── LISTED RECORDS

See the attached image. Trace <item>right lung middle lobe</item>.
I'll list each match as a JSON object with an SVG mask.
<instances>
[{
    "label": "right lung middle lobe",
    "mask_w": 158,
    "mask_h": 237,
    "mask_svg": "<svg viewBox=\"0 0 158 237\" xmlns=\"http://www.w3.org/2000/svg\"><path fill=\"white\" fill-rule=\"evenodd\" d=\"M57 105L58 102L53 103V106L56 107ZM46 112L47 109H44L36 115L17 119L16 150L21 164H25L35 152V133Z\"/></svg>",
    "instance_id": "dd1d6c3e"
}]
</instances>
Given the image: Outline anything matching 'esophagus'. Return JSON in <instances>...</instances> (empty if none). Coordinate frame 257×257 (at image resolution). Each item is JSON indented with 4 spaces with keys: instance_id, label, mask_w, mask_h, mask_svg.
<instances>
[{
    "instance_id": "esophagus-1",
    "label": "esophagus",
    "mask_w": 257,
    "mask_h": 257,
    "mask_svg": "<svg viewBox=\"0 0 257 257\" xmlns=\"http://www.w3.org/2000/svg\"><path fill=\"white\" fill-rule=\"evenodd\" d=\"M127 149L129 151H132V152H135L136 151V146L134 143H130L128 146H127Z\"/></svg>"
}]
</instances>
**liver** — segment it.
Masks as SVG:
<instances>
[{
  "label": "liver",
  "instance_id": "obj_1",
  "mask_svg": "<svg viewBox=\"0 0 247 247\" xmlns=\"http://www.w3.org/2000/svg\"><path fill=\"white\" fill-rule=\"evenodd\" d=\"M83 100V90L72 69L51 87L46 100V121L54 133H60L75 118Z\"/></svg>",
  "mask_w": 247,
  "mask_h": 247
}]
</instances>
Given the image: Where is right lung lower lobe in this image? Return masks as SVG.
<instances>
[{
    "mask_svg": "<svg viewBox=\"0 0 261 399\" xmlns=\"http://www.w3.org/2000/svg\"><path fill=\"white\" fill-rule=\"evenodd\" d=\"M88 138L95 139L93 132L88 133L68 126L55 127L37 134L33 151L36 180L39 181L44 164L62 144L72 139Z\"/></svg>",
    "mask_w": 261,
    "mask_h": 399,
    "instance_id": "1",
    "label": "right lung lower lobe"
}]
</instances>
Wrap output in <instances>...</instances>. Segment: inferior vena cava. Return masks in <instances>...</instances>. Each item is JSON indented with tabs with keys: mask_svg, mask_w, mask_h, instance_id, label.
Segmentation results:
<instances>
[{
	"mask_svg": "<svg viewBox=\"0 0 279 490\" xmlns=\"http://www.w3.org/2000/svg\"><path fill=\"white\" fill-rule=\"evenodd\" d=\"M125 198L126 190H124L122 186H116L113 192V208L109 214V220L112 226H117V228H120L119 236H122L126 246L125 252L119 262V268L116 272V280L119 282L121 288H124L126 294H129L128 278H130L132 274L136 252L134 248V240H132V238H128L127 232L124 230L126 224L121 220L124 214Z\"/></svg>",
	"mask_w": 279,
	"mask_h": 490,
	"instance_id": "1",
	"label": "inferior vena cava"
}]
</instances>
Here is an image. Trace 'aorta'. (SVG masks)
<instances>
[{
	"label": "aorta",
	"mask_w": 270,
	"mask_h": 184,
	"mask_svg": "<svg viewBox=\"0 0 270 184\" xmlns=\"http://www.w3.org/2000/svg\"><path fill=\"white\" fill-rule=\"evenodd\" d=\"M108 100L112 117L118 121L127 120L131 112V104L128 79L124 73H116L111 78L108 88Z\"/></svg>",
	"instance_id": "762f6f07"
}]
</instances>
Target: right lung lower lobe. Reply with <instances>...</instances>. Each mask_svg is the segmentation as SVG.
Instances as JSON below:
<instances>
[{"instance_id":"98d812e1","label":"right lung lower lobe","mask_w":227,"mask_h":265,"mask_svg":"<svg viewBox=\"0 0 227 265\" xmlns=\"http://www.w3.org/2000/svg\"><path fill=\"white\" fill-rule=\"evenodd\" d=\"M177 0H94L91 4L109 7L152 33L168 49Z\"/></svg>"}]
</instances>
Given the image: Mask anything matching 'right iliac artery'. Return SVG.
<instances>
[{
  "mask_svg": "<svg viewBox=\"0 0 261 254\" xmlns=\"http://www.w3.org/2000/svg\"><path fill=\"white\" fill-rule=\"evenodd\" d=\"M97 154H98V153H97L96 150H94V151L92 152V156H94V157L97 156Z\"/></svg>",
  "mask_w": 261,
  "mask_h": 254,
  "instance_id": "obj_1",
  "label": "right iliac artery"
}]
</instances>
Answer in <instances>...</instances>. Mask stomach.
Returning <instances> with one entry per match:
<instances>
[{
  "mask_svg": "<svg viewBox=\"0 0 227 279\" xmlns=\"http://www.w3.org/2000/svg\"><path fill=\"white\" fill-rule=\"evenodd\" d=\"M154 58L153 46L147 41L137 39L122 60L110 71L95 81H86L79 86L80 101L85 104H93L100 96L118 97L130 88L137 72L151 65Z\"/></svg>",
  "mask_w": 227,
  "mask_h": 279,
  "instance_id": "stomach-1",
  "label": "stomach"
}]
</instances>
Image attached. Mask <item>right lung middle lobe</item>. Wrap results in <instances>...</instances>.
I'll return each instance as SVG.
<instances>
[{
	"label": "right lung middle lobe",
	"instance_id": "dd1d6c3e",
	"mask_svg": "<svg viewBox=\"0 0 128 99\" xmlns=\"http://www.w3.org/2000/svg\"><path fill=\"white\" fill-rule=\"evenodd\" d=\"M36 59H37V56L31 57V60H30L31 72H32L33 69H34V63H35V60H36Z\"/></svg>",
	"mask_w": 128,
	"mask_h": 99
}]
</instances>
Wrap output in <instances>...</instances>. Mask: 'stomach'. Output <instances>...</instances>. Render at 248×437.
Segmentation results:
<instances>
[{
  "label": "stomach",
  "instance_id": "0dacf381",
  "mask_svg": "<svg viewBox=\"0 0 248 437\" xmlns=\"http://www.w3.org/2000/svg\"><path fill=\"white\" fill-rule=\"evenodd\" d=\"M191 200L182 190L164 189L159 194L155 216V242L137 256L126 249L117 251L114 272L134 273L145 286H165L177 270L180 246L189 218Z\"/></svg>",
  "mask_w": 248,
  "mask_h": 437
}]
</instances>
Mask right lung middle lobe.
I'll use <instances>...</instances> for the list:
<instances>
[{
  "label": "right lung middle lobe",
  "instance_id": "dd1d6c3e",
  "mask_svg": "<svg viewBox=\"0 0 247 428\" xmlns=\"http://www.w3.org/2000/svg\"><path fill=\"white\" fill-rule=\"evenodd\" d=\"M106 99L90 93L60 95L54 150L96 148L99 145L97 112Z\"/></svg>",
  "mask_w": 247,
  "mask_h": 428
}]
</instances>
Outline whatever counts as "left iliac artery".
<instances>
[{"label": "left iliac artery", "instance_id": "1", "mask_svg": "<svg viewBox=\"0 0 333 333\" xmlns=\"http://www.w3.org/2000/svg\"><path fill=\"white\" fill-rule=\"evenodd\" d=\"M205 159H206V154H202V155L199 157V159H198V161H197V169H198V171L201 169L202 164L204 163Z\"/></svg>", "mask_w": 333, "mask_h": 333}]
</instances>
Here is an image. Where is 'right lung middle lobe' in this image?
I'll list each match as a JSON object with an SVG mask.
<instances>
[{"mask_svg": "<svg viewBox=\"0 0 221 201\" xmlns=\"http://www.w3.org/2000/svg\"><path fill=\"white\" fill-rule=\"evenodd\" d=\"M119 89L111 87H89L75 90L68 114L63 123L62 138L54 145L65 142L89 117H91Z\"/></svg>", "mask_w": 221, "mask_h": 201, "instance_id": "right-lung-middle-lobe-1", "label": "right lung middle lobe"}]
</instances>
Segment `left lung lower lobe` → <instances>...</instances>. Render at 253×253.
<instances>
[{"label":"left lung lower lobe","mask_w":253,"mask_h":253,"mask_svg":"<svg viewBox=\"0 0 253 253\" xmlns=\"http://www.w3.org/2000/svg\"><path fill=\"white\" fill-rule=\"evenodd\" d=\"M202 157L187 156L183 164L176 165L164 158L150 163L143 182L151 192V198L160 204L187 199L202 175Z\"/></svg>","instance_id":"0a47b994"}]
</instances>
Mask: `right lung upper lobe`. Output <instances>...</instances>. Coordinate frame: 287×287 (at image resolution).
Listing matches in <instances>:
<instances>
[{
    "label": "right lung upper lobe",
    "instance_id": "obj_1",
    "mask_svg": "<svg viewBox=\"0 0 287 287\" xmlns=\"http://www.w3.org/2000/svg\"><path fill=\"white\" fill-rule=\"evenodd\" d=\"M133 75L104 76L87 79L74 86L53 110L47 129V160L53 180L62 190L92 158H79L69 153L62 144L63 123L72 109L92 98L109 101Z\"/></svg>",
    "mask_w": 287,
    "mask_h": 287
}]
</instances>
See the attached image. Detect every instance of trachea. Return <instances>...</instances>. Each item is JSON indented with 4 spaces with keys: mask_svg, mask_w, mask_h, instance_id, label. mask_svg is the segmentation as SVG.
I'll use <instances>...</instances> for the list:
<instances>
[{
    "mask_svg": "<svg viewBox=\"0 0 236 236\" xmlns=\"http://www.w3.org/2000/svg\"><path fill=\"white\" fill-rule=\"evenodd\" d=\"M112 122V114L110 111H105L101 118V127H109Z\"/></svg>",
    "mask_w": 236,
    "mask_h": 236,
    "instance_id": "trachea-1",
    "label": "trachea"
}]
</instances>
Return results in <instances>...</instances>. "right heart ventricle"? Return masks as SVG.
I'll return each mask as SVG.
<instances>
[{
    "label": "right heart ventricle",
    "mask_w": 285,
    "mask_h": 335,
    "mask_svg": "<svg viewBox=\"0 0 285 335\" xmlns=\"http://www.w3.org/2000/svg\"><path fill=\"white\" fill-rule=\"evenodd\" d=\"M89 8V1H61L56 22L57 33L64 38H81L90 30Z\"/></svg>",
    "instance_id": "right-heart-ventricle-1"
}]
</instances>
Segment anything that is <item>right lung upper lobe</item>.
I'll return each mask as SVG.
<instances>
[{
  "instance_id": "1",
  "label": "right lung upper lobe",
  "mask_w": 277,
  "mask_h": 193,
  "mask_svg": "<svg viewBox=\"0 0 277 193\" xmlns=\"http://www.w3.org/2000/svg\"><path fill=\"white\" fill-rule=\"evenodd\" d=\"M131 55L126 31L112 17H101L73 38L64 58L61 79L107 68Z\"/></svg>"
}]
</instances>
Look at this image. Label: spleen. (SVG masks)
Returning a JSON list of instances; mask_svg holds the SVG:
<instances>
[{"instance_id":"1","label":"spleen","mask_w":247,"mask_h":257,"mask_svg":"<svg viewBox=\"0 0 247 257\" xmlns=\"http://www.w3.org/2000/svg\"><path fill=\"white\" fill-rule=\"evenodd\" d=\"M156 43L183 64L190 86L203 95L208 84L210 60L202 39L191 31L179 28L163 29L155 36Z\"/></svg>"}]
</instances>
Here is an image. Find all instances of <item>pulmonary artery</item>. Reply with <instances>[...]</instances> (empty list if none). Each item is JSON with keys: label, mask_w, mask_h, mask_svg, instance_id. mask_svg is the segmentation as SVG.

────

**PROBLEM DETAILS**.
Render as a numbered list the lines of the items from the one containing "Segment anything that" through the end of the items, leaving out any blank lines.

**OUTPUT BELOW**.
1. Segment anything that is <item>right lung upper lobe</item>.
2. I'll return each mask as SVG.
3. <instances>
4. [{
5.   "instance_id": "1",
6.   "label": "right lung upper lobe",
7.   "mask_w": 277,
8.   "mask_h": 193,
9.   "mask_svg": "<svg viewBox=\"0 0 277 193\" xmlns=\"http://www.w3.org/2000/svg\"><path fill=\"white\" fill-rule=\"evenodd\" d=\"M131 55L126 31L112 17H101L73 38L64 58L61 79L107 68Z\"/></svg>"
10. }]
11. </instances>
12. Look at this image. Label: spleen. (SVG masks)
13. Returning a JSON list of instances; mask_svg holds the SVG:
14. <instances>
15. [{"instance_id":"1","label":"spleen","mask_w":247,"mask_h":257,"mask_svg":"<svg viewBox=\"0 0 247 257\" xmlns=\"http://www.w3.org/2000/svg\"><path fill=\"white\" fill-rule=\"evenodd\" d=\"M156 43L183 64L190 86L203 95L208 84L210 60L202 39L191 31L179 28L163 29L155 36Z\"/></svg>"}]
16. </instances>
17. Here is an image. Find all instances of <item>pulmonary artery</item>. Reply with <instances>[...]</instances> (empty list if none). Each item is JSON with keys: label, mask_w, mask_h, mask_svg, instance_id. mask_svg is the segmentation as SVG.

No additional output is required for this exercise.